A few weeks ago I posted on Instagram about noticing people who go unnoticed.  Asking your waiter how his day was, making a joke with the lady at the DMV, adding that extra smile, or personal question in a business meeting, or hey, giving a homeless person $15 instead of $0.15.  I think we too often treat each other like machines.  Walk up, stick in a quarter, retrieve Skittles, carry on.  This just kills us when we consider the battles they could be fighting, or the battles that we actually know they’re fighting.  We’re all people, we’re all the same, but we ignore the unknown battles...do we really just not give a shit?  Is it just not our businesses?  When and why did ignoring become the norm?  

I think noticing should be the norm.  Ignoring is the opposite of Ubuntu. The antithesis of community and the nemesis of compassion.  Don’t get me wrong, I struggle with this every day - I think we’ve been rewired to only focus on ourselves; on our own shortcomings and therefore our own needs.  Adrienne and I are trying to change this in ourselves - we don’t want ‘ignore’ to be our default mode.  We want to be more aware of and compassionate towards others every day.

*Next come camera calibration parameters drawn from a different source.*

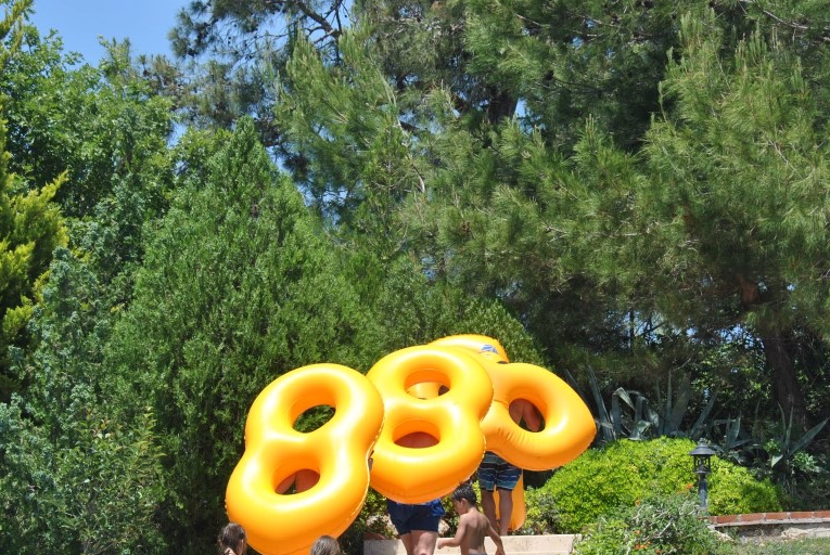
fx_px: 2856
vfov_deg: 11.1
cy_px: 379
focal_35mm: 124
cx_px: 435
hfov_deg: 16.5
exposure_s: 1/250
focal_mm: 55
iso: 100
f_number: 8
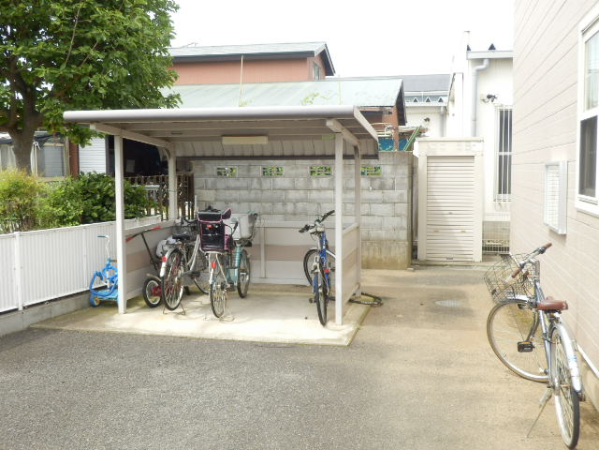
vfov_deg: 32.9
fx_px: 761
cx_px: 300
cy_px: 225
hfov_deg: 42.9
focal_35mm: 44
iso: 80
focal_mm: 7.9
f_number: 4.2
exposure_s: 1/200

I'm not saying that we all need to drop everything we're doing, and give away all we've got to help someone else (though that would be an interesting experiment).  All I'm talking about is making compassion your default feeling.   Adrienne and I are working on letting compassion play a larger role in guiding our interactions with others and we can't wait to see where it leads us.

There’s a township in Cape Town called Imizamo Yethu that we've passed a handful of times in our commuting.   Imizamo Yethu actually means “In collective struggle, we thrive” which is heart-wrenchingly beautiful considering their circumstances in the Township.  I actually feel like it’s humanity’s story too, not just theirs.  No one can thrive in this world alone, forget thrive, no one can survive in this world alone.  Imizamo Yethu isn’t for the impoverished, it’s for us all. We all have problems, in fact; “mo money, mo problems” and we’re all in this together.